Newer techniques add to our understanding of why T2-weighted images may not correlate well with clinical disability. Magnetization transfer imaging (MTI) relies on a different relaxation time of protons bound to macromolecules versus that ofthose protons that are freely moving in water. The normal appearing white matter of T2 weighted scans is abnormal when assessed with MTI, implying a more diffuse process than demonstrated by conventional T2 images. Magnetic resonance spectroscopy (MRS) uses MRI to generate a spectra of hydrogen or high energy phosphorus-containing metabolites. The spectra is used to define pathology of lesions, including tumors and demyelination. The spectra reveal major resonances from choline, creatine and phosphocreatine, and N-acetylaspartate (NAA). Choline is present in membranes and also present with increased myelin breakdown products. Creatine and phosphocreatine tend to be stable in MS other than acute lesion. NAA is present only in neurons and neuronal processes and can be used as a specific axonal marker in white matter. Decreased NAA is indicative of axonal pathology. MRS has shown a decreased NAA concentration throughout the brain of individuals with MS, implying diffuse injury beyond the site of lesions detected by routine imaging techniques.

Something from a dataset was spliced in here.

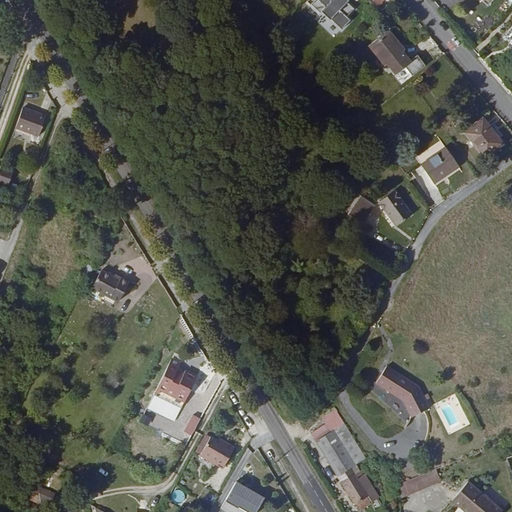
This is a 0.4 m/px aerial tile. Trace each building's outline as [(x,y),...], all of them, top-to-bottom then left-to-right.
[(310,0),(309,1),(317,11),(319,9),(327,19),(328,18),(337,29),(347,21),(344,17),(352,10),(345,2),(343,0),(310,0)] [(409,61),(388,34),(375,44),(397,71),(409,61)] [(49,120),(27,111),(19,131),(42,140),(49,120)] [(484,119),(468,133),(487,156),(500,145),(490,133),(493,130),(484,119)] [(458,165),(445,147),(421,165),(434,182),(458,165)] [(15,178),(2,174),(0,180),(0,190),(10,194),(15,178)] [(413,216),(397,192),(381,203),(397,227),(413,216)] [(380,210),(365,200),(354,217),(368,227),(380,210)] [(123,269),(111,263),(101,281),(128,294),(138,276),(124,268),(123,269)] [(137,320),(147,325),(150,317),(140,313),(137,320)] [(434,401),(424,378),(392,360),(382,377),(407,391),(415,409),(434,401)] [(173,375),(162,398),(154,411),(181,426),(188,412),(200,389),(189,383),(187,386),(180,382),(182,379),(173,375)] [(115,400),(123,386),(117,382),(108,396),(115,400)] [(189,435),(196,440),(206,422),(198,418),(189,435)] [(133,435),(125,431),(123,436),(131,440),(133,435)] [(214,440),(205,458),(227,471),(238,450),(227,444),(226,446),(221,444),(214,440)] [(438,469),(396,479),(400,494),(441,484),(438,469)] [(371,504),(354,477),(342,484),(359,511),(371,504)] [(264,489),(243,478),(231,499),(252,510),(264,489)] [(468,511),(506,511),(472,483),(457,503),(468,511)] [(47,502),(50,494),(43,491),(38,504),(54,511),(59,508),(47,502)] [(59,508),(62,499),(50,494),(47,502),(59,508)]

Brain atrophy documented by MRI shows volume loss around the third and lateral ventricles and decreased corpus callosum area and brain width. Atrophy has been documented early in the course of the disease, before significant clinical disability, and is likely another indicator of underlying axonal damage.
Thus, standard and newer MRI techniques have shown that MS can be a subclinical process resulting in increasing MRI burden of disease. Findings also support the hypothesis that axonal injury occurs early in the course of the disease and may be more diffuse than previously thought.